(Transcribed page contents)
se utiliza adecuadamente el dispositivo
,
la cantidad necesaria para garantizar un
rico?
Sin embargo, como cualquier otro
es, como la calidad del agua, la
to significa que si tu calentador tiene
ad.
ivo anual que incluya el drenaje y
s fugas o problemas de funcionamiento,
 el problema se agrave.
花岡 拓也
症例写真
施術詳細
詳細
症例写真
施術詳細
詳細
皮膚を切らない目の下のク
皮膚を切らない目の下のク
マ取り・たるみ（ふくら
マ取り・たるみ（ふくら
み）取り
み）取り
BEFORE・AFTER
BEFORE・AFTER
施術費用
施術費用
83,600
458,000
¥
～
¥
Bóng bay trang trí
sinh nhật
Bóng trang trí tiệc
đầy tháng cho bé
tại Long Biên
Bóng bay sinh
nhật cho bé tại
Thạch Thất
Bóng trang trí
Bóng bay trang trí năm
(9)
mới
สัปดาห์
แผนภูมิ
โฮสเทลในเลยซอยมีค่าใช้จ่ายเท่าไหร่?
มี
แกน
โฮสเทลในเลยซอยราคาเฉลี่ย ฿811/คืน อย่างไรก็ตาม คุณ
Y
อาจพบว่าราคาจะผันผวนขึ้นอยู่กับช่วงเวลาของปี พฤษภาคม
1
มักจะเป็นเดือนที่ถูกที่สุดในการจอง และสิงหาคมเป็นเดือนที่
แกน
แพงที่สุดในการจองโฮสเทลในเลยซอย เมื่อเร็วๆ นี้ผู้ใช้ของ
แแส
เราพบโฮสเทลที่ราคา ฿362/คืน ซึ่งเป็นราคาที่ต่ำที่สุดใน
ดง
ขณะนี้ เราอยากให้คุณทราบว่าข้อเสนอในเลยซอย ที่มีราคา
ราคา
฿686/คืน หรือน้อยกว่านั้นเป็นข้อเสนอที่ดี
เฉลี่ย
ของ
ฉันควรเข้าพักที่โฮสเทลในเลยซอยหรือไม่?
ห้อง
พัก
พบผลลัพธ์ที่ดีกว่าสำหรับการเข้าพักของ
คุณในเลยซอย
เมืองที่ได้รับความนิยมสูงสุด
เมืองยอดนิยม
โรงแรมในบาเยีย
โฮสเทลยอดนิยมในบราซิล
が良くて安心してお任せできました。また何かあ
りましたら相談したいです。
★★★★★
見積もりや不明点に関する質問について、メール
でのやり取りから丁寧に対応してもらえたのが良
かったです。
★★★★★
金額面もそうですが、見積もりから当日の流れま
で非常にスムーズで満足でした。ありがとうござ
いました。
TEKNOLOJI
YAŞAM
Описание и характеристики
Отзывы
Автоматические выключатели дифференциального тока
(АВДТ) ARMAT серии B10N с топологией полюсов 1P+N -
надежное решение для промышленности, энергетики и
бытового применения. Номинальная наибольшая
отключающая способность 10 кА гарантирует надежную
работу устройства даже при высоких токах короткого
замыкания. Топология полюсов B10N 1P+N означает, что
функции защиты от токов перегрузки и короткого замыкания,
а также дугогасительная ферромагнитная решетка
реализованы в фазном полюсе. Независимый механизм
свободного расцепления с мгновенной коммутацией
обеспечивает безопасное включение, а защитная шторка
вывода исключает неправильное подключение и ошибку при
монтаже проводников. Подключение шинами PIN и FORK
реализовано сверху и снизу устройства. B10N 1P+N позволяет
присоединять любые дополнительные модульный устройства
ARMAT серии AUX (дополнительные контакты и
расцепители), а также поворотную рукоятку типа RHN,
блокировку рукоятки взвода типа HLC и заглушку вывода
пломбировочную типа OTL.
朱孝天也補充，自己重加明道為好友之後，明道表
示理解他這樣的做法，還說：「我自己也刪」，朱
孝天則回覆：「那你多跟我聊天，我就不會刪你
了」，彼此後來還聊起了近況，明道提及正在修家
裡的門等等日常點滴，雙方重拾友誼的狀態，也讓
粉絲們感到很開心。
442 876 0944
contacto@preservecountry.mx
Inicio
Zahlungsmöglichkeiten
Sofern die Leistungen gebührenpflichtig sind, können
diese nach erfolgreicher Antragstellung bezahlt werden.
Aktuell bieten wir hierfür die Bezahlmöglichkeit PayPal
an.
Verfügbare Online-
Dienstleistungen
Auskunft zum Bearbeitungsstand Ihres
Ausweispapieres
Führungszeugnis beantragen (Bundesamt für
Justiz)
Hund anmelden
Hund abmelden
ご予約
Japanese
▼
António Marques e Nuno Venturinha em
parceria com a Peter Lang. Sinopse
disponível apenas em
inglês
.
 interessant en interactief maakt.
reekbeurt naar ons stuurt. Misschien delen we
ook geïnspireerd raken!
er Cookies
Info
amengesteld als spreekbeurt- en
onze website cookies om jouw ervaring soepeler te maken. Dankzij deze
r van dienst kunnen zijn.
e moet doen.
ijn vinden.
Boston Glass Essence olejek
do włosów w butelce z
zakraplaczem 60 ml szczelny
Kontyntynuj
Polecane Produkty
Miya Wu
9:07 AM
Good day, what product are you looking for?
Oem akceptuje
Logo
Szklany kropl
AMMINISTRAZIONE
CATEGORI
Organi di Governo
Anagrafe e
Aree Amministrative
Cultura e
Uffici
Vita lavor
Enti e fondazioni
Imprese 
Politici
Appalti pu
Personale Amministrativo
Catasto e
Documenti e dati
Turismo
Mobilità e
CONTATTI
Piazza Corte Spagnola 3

* Task description
For the records above, how many lines contain the word "серии"? Reply with the number only.

* Response
2